Certains ont dit qu’il détestait la vie elle-même, mais au-delà de la légende, qui était vraiment celui que d’autres considèrent comme le plus grand écrivain d’horreur du vingtième siècle ?

Howard P. Lovecraft : celui qui écrivait dans les ténèbres

Scénario : Alex Nikolavitch

Dessin et couleurs : Lara Lee, Gervasio Benitez, Carlos Aón

Éditeur : Jean-Paul Moulin

Maison d'édition : 21g

Date de publication : 25 janvier 2018

< Tous les dessins dans cet article sont de

Lara Lee, Gervasio Benitez et Carlos Aón.

Critique :

Faire la review d’une biographie peu se révéler être un exercice quelque peu délicat puisqu’il faudrait dans l’idéal maîtriser le sujet aussi bien que le biographe pour pouvoir en parler sérieusement. Et dans le cas présent, s’ajoute à ce problème l’existence d’un « mythe Lovecraft ».

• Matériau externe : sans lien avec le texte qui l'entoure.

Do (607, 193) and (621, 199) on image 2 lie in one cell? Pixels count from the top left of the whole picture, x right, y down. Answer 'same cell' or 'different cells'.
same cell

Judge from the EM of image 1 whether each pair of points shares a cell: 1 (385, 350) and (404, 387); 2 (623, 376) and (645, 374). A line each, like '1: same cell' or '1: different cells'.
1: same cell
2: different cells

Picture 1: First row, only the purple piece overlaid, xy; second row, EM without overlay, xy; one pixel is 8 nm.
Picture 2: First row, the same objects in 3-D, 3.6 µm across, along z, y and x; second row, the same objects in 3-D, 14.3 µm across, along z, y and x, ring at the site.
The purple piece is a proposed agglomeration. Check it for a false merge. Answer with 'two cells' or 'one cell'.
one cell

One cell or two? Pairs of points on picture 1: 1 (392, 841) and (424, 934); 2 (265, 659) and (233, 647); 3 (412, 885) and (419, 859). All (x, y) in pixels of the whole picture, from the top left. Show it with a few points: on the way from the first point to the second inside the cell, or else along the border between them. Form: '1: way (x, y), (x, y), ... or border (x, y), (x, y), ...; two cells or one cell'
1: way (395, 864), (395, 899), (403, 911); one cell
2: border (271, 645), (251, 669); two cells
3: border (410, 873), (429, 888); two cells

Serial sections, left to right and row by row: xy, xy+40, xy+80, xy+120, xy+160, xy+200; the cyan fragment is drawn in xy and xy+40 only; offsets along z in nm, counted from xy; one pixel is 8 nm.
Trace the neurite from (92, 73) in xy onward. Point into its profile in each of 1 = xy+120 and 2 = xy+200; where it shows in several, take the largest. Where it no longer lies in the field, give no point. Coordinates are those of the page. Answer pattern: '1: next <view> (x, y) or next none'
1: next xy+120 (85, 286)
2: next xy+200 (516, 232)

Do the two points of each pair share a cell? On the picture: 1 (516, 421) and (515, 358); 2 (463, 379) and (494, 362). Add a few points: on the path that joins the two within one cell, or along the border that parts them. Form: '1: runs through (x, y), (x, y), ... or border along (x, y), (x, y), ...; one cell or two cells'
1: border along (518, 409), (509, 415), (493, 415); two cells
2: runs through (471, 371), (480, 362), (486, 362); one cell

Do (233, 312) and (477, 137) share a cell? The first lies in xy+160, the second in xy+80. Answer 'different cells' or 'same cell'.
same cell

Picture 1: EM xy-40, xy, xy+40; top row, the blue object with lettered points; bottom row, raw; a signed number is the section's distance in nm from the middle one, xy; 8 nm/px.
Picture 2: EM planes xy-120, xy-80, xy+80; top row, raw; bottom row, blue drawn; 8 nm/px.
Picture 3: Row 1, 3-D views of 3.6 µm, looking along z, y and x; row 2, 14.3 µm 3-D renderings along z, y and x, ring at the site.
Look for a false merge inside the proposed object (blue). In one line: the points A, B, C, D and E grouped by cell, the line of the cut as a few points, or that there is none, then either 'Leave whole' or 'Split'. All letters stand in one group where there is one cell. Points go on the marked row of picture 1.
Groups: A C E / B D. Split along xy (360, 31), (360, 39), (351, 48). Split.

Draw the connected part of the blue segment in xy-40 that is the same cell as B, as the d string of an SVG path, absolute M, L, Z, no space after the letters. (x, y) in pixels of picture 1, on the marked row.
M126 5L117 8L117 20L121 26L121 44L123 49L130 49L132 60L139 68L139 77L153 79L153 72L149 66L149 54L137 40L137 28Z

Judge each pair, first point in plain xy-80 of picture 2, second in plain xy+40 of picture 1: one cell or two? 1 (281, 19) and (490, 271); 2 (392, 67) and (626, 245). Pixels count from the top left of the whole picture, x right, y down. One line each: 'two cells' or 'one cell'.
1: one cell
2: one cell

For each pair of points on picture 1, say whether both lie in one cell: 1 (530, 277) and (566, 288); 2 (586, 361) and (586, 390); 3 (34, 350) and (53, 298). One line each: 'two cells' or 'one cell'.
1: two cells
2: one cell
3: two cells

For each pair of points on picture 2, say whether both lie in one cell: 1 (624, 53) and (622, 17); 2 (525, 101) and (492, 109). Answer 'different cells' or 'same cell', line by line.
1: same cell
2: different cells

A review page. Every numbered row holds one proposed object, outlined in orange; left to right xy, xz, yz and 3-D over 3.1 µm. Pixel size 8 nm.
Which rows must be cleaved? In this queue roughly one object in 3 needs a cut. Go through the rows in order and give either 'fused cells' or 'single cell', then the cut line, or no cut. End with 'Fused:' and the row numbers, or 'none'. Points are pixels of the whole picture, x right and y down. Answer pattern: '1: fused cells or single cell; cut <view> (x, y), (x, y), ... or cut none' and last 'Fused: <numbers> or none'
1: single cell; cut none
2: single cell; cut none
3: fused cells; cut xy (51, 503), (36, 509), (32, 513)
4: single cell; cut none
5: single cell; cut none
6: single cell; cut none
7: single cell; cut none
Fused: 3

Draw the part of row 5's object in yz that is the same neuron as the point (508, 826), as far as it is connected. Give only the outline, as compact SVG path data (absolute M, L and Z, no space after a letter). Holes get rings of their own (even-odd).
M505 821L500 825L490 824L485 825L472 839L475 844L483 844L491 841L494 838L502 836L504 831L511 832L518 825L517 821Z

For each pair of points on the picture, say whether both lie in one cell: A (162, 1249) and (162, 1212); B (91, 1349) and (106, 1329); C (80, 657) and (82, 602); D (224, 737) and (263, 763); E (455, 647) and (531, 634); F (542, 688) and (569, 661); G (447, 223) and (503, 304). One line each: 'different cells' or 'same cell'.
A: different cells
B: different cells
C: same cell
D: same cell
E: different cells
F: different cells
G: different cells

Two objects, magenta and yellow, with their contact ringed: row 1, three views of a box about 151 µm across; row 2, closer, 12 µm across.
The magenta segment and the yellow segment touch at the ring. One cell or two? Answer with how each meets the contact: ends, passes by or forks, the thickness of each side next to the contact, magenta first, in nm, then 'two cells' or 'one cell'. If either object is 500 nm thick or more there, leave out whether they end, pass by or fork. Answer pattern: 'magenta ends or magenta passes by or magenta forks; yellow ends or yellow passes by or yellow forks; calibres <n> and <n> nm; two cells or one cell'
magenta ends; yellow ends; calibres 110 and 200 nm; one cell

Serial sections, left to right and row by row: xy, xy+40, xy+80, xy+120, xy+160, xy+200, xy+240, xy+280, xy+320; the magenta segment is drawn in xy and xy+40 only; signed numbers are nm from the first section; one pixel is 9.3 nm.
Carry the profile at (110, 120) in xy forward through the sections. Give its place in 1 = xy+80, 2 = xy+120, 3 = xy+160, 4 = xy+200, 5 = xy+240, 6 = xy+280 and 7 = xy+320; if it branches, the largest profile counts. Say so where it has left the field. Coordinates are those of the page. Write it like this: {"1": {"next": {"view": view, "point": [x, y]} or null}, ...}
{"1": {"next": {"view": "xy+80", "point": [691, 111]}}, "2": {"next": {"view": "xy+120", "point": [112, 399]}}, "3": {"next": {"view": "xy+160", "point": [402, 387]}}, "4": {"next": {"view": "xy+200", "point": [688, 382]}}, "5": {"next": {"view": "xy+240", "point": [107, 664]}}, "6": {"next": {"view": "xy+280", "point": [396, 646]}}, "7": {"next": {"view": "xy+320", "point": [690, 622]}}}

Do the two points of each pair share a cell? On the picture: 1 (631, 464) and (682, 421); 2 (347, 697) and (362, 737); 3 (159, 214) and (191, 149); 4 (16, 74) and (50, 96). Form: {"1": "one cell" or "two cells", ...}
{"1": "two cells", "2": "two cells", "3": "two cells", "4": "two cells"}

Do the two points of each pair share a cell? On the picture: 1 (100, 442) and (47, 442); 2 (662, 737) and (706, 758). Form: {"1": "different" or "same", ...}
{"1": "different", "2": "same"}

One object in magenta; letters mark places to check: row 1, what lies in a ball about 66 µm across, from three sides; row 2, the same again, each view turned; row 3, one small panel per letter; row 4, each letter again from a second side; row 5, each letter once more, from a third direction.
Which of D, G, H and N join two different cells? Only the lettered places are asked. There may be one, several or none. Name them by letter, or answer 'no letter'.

Je ne parle pas là de la cosmologie dont l’auteur américain a posé les bases dans ses écrits, mais du fait qu’au fil des années l’homme réel qu’il était a fini par être remplacé dans l’imaginaire collectif par une image fantasmée qu’il a, du moins en partie, contribué à créer. Et c’est à ce Lovecraft caricatural qu’on est le plus souvent confronté en France. Et ce depuis qu’on l’a découvert après la guerre par l’intermédiaire d’un Jacques Bergier qui, conforme à sa réputation, en rajouta un chouïa (il me semble d’ailleurs que c’est lui qui inventa l’expression « reclus de Providence »).

Au contraire l’album publié par 21 g démythifie quelque peu Lovecraft. Pour ce faire, Alex Nikolavitch a alimenté son écriture par la lecture de correspondance de l’écrivain, de ses carnets (du moins ceux qui ont été publiés) ou encore des essais ou il théorisait sa vision de l’horreur. Tout cela a permis de mettre en scène un H.P.L assez éloigné de l’image du « vieux gentleman » qu’il ne put de toute façon jamais être puisqu’il décéda à l’âge de 46 ans.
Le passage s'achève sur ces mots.